Twelve-week deadlines for processing major planning applications should be scrapped in favour of customer satisfaction ratings, according to a review of the planning system published today.

The Killian Pretty review, launched by housing and planning minister Margaret Beckett and communities secretary Hazel Blears this afternoon, also recommends that Section 106 negotiations should be speeded up by agreeing key points before an application is submitted. It also proposes that councillors should be encouraged to take part in pre-application discussions.

In addition, the review recommends that up to 40% of applications be taken out of the system by extending permitted development rights to cover minor alterations and development by small businesses, schools and hospitals. There are 17 recommendations in total.

Blears described the planning system as ‘slow, unpredictable and costly’ and said the recommendations could save applicants and planning authorities £300m a year.
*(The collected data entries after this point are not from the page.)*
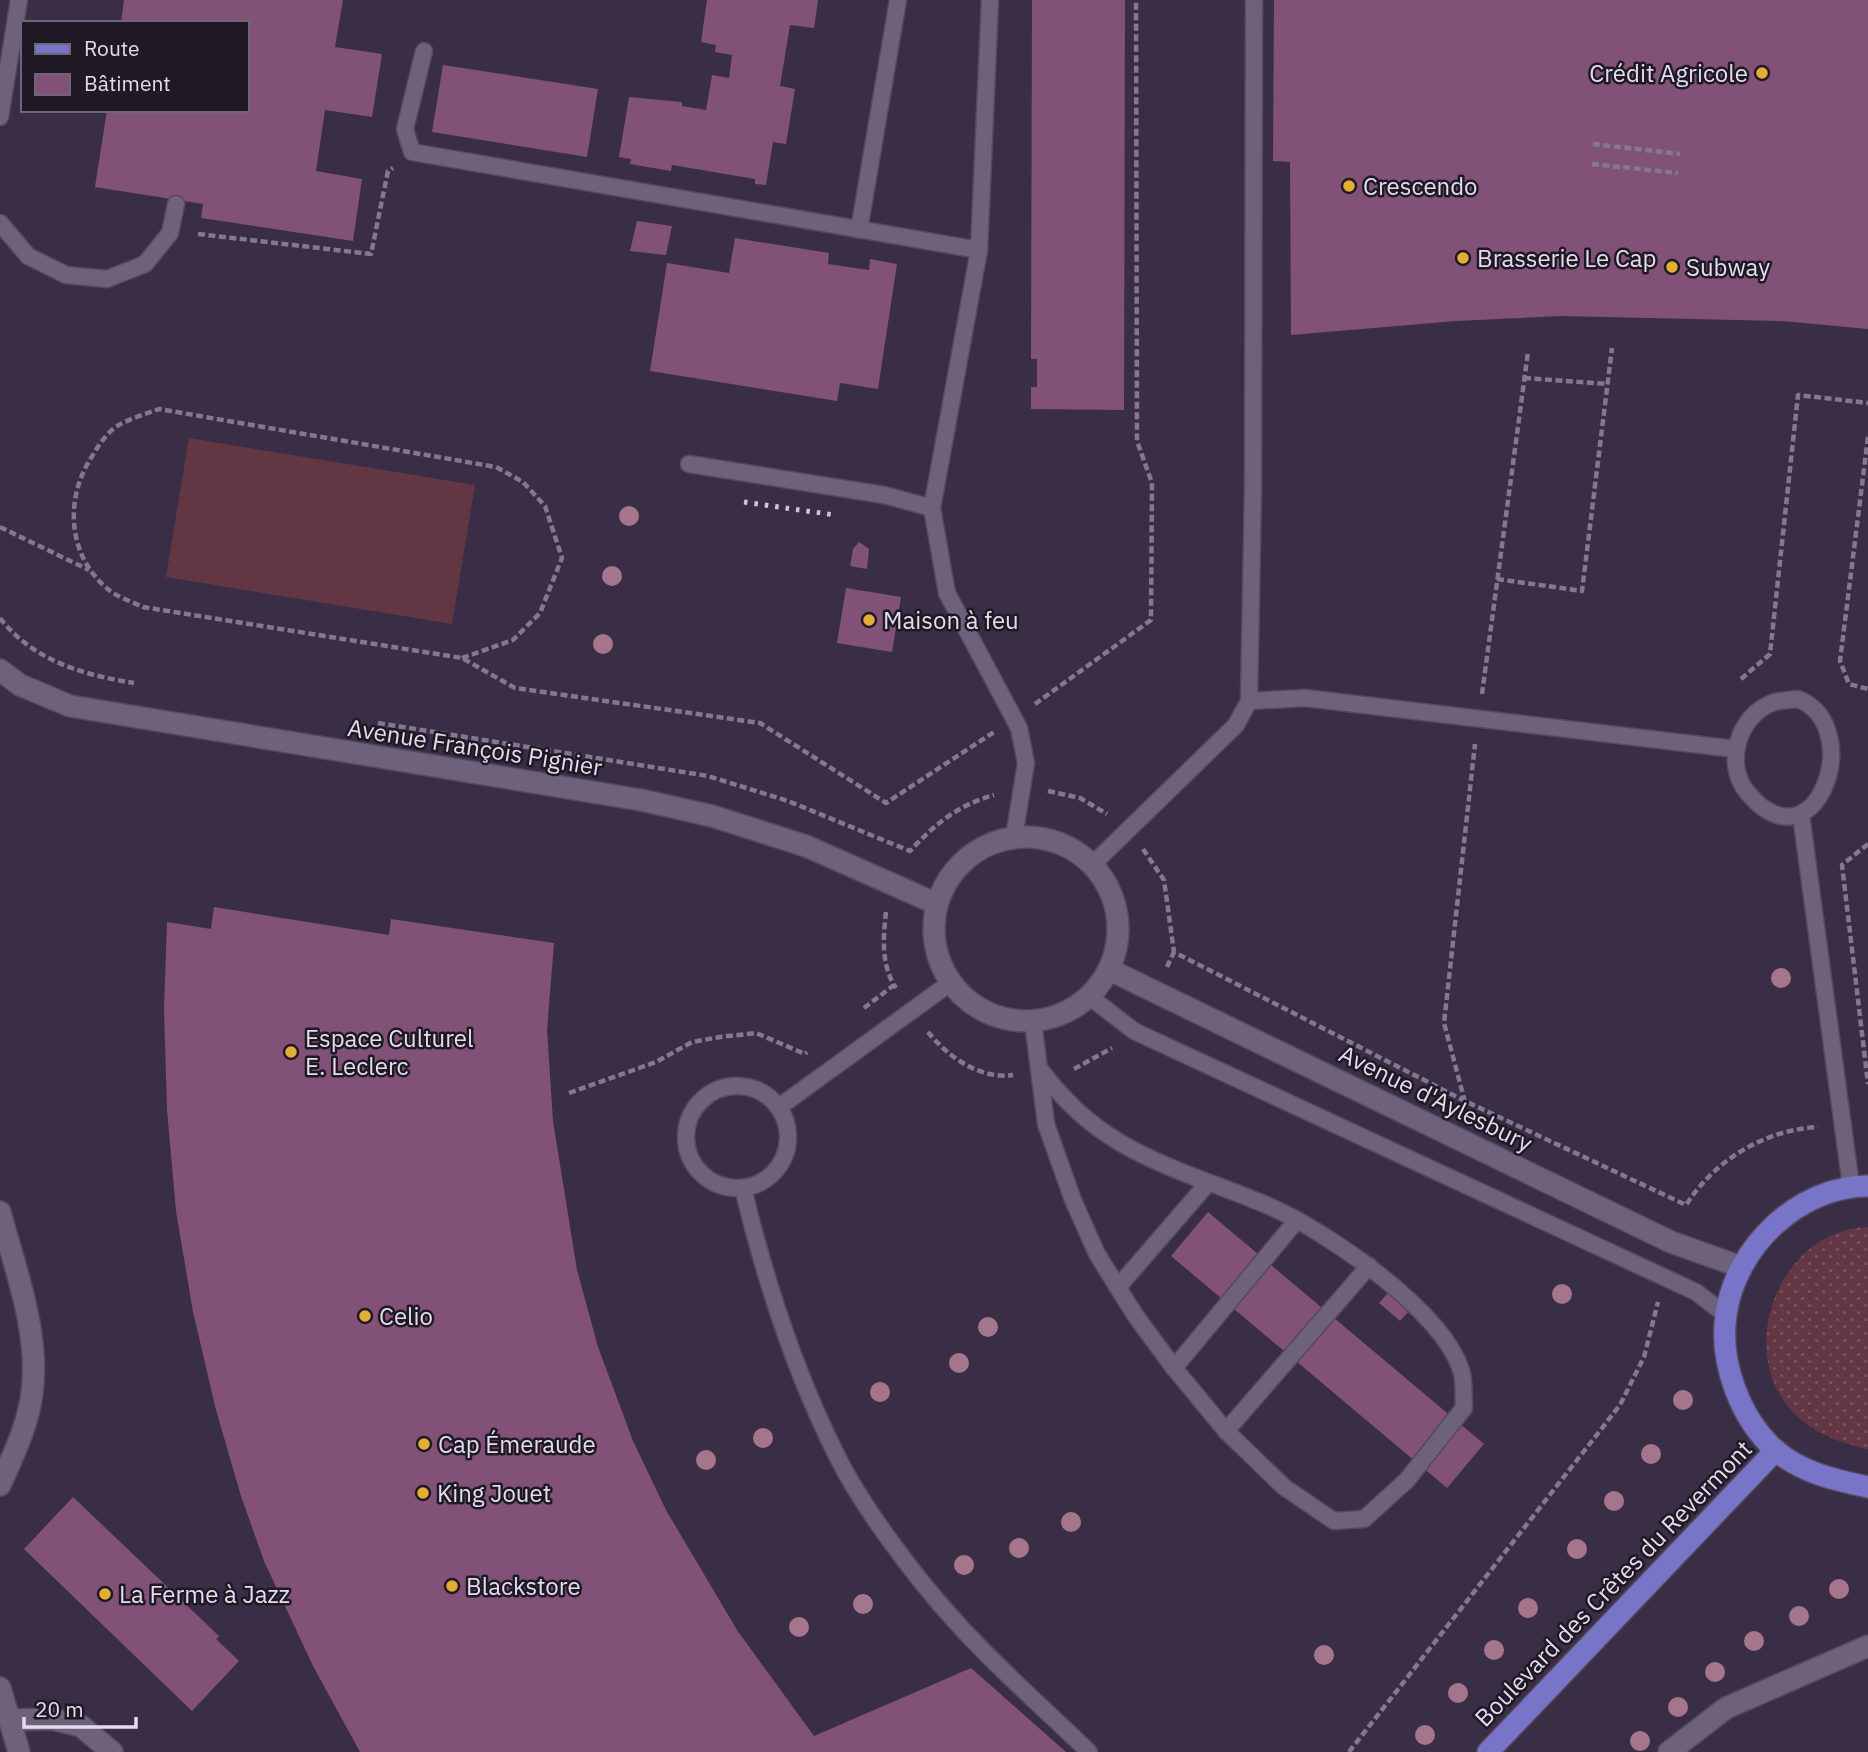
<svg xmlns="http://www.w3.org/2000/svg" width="1868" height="1752" viewBox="0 0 1868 1752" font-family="'IBM Plex Sans',sans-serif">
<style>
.grass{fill:url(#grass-dots)}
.pitch{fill:#633644}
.building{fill:#815178}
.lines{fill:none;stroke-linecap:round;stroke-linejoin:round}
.service-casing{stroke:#54495e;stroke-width:19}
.minor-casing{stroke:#54495e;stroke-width:24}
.primary-casing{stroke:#54495e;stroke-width:24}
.path{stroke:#83798e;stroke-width:4.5;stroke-dasharray:7 3.5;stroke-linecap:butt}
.service{stroke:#6e617c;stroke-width:16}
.minor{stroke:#6e617c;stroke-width:21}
.primary{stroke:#7874c8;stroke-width:21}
.rail{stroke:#cfc7d8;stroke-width:5;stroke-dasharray:3.5 7;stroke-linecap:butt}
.tree{fill:#a4758b}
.poi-dot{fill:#e4ae35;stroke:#1e1924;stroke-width:2.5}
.labels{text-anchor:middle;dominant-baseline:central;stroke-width:5;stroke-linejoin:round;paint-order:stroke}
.poi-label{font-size:24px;fill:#e4dcec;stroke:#1e1924;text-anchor:start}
.street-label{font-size:24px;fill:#e4dcec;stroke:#1e1924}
</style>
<defs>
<pattern id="grass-dots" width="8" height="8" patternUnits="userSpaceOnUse" patternTransform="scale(1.75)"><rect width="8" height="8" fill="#633644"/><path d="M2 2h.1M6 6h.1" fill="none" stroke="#79525f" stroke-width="1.8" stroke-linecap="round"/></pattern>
</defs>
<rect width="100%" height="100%" fill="#3a2e46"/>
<path class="grass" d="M 1868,1227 L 1868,1449 L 1866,1449 C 1843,1443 1823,1437 1804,1422 C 1729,1364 1774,1230 1868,1227 Z"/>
<polygon class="pitch" points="189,438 475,485 452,624 166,577"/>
<g class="building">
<polygon points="124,0 343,0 335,47 382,54 372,117 325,110 316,171 362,179 353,241 201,218 203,204 95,187 107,110 247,110 247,23 121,23"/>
<polygon points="707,0 818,0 814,28 790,25 780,86 795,89 786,144 773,142 766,185 755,184 755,179 672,165 671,171 630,164 631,159 619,157 629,97 682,102 682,106 706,110 712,75 729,78 732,55 715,52 716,45 701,42"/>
<polygon points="1032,0 1125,0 1124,410 1031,409 1031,387 1037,387 1037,359 1031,359"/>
<polygon points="1274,0 1868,0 1868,329 1782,321 1561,316 1456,321 1291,335 1290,162 1273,161"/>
<polygon points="443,65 598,89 587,157 432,132"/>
<polygon points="637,221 672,226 666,255 630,251"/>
<polygon points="735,238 829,253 828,264 869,270 870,259 897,264 878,389 840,383 837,401 650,371 667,263 729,273"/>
<polygon points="859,542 869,549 867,569 850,566 853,549"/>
<polygon points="846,588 901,597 892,652 837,643"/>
<polygon points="214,907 389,935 391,919 554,943 547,1030 553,1121 577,1270 598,1347 633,1441 666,1510 737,1630 814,1736 971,1668 1066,1752 360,1752 313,1666 264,1561 241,1496 216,1410 193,1312 176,1211 167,1110 164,1009 167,922 211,929"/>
<polygon points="1208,1212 1484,1444 1447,1488 1171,1256"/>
<polygon points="1389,1292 1410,1310 1400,1321 1379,1303"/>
<polygon points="73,1497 219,1636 216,1639 239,1661 192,1711 24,1549"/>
</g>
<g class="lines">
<defs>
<g id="service">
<polyline points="990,0 979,250 932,508 947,593 1019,728 1026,763 1014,837"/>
<polyline points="424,51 405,129 412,152 979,250"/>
<polyline points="0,117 19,0"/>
<polyline points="0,223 28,256 66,275 107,279 145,264 170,233 176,204"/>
<polyline points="859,230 898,0"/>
<polyline points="689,464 884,495 932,508"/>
<path d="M 1798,699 C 1868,727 1815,874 1747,792 C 1724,764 1738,716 1772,703 C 1779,700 1790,700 1798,699 Z"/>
<polyline points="1249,701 1305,698 1735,749"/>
<polyline points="1801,815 1851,1186"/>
<polyline points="1093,864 1236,725 1249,701 1253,488 1254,0"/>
<polyline points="1090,997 1134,1031 1696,1292 1726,1315"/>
<path d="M 1033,1022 L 1046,1124 L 1073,1200 L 1097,1254 L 1135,1315 L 1174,1368 L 1226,1431 L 1284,1487 L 1334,1521 L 1364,1519 L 1407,1480 L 1464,1408 C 1463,1396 1465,1381 1461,1370 C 1442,1310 1327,1232 1271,1207 C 1221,1185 1166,1170 1119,1142 C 1087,1123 1064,1100 1041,1071"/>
<circle cx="737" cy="1137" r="51"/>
<polyline points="779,1107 950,983"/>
<path d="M 743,1188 C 765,1280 795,1373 838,1458 C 863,1508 918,1581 956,1622 C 997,1668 1045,1709 1089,1752"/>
<polyline points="1118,1287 1208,1183"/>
<polyline points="1174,1368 1297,1220"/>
<polyline points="1226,1431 1369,1266"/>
</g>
<g id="minor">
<polyline points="0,670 20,685 70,706 641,800 712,816 806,846 937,904"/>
<circle cx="1026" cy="929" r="92"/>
<polyline points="1110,970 1671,1242 1741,1267"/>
<path d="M 0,1212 C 15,1269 40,1333 32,1393 C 28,1425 13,1456 0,1485"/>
<polyline points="0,1688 19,1752"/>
<polyline points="10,1720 52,1719 81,1726 112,1752"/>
<polyline points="1669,1752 1726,1708 1868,1646"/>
</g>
<g id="primary">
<path d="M 1868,1186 C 1799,1186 1735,1247 1726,1315 C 1719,1362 1740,1418 1775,1450 C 1802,1473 1835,1480 1868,1487"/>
<polyline points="1488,1752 1776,1450"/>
</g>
</defs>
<use href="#service" class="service-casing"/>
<use href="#minor" class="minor-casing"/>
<use href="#primary" class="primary-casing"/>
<g class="path">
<polyline points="1593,144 1680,154"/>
<polyline points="1592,164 1678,173"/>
<polyline points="198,234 371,254 388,171 393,168"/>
<polyline points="1524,378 1608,384"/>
<polyline points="1868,437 1840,661 1849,684 1868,689"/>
<polyline points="0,527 89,570"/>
<polyline points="1497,579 1582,591 1612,348"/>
<path d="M 0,618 C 33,661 84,675 134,683"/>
<path d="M 462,658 L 513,640 L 540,613 L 562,558 L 545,506 L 523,482 L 496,467 L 159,409 C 146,414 131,418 119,425 C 105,433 96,450 88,463 C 64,505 70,559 109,590 C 118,597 132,602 143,607 L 462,658 L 515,688 L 760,723 L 886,803 L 994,732"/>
<polyline points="1741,679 1770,654 1798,395 1868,403"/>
<polyline points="1482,694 1528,352"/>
<polyline points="1035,704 1151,620 1152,483 1137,441 1136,0"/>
<path d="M 378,723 L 708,776 L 788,801 L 910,851 C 935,824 958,805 994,795"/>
<polyline points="1048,791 1080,798 1107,814"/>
<polyline points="1868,844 1842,865 1868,1084"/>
<path d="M 1143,849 L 1164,880 L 1174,952 L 1465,1101 L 1686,1205 C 1715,1160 1764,1130 1818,1127"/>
<path d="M 886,912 C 883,938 881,966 896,988"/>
<polyline points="1167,967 1174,952"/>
<polyline points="864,1008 894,985"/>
<path d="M 928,1032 C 947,1056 980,1080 1013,1075"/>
<polyline points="1074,1069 1112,1048"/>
<polyline points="569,1093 656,1062 692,1042 720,1037 756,1033 805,1054 807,1052"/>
<polyline points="1465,1102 1444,1023 1475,744"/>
<polyline points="1349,1752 1620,1405 1644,1357 1658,1302"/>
</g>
<use href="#service" class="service"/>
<use href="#minor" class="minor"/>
<use href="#primary" class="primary"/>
<polyline class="rail" points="744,502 835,515"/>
</g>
<g class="tree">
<circle cx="629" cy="516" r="10"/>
<circle cx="612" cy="576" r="10"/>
<circle cx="603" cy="644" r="10"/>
<circle cx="1781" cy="978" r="10"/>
<circle cx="1562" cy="1294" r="10"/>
<circle cx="988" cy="1327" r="10"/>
<circle cx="959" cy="1363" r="10"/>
<circle cx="880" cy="1392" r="10"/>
<circle cx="1683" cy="1400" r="10"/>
<circle cx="763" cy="1438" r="10"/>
<circle cx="1651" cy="1454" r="10"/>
<circle cx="706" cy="1460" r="10"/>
<circle cx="1614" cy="1501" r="10"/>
<circle cx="1071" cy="1522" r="10"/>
<circle cx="1019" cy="1548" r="10"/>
<circle cx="1577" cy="1549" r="10"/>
<circle cx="964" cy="1565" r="10"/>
<circle cx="1839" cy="1589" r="10"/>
<circle cx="863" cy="1604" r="10"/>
<circle cx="1528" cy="1608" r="10"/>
<circle cx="1799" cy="1616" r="10"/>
<circle cx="799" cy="1627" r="10"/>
<circle cx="1754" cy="1641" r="10"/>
<circle cx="1494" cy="1650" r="10"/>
<circle cx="1324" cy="1655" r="10"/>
<circle cx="1715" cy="1672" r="10"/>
<circle cx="1458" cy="1693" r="10"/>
<circle cx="1678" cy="1707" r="10"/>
<circle cx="1425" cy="1735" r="10"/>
<circle cx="1640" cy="1741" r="10"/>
</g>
<g class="poi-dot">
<circle cx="1762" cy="73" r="7"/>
<circle cx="1349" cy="186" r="7"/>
<circle cx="1463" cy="258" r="7"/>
<circle cx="1672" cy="267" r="7"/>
<circle cx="869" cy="620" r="7"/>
<circle cx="291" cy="1052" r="7"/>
<circle cx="365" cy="1316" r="7"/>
<circle cx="424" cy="1444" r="7"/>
<circle cx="423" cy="1493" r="7"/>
<circle cx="452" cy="1586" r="7"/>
<circle cx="105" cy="1594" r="7"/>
</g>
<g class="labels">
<g class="poi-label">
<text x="1748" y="73" text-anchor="end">Crédit Agricole</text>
<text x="1363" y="186">Crescendo</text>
<text x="1477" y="258">Brasserie Le Cap</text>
<text x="1686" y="267">Subway</text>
<text x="883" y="620">Maison à feu</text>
<text x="305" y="1038">Espace Culturel<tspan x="305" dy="28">E. Leclerc</tspan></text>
<text x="379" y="1316">Celio</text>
<text x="438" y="1444">Cap Émeraude</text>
<text x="437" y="1493">King Jouet</text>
<text x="466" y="1586">Blackstore</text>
<text x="119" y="1594">La Ferme à Jazz</text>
</g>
<g class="street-label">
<text transform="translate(475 747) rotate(9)">Avenue François Pignier</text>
<text transform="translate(1436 1098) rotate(26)">Avenue d'Aylesbury</text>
<text transform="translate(1613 1583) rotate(-46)">Boulevard des Crêtes du Revermont</text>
</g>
</g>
<rect x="21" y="21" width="228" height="91" fill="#1e1924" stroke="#6d6774" stroke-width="2"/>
<rect x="35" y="44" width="35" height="10" fill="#7874c8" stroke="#6d6774" stroke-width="2"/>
<text x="84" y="56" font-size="21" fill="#e4dcec">Route</text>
<rect x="35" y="74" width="35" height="21" fill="#815178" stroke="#6d6774" stroke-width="2"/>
<text x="84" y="91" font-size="21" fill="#e4dcec">Bâtiment</text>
<path d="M24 1717v10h112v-10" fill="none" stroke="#e4dcec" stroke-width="3.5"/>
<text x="35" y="1717" font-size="21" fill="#e4dcec" stroke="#1e1924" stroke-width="5" paint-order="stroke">20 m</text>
</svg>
‘Getting rid of bureaucracy wherever we can is more important than ever,’ she added, referring to the recession. Beckett promised that the government would respond to the report in the new year: ‘In some cases we are talking about very far-reaching change. We need time to consider and consult,’ she said.

Stuart Robinson, head of planning at CB Richard Ellis, welcomed moves to make councillors take part in pre-application discussions. ‘On too many important applications, you never know which way the council is going to go until the last minute,’ he said.

But he believes customer satisfaction ratings are impractical: ‘Whether the applicant is satisfied will depend on whether they get the decision they wanted,’ he said.

Robinson also doubted whether councils will be willing to agree Section 106 agreements early on in the planning process: ‘They like to keep their powder dry.’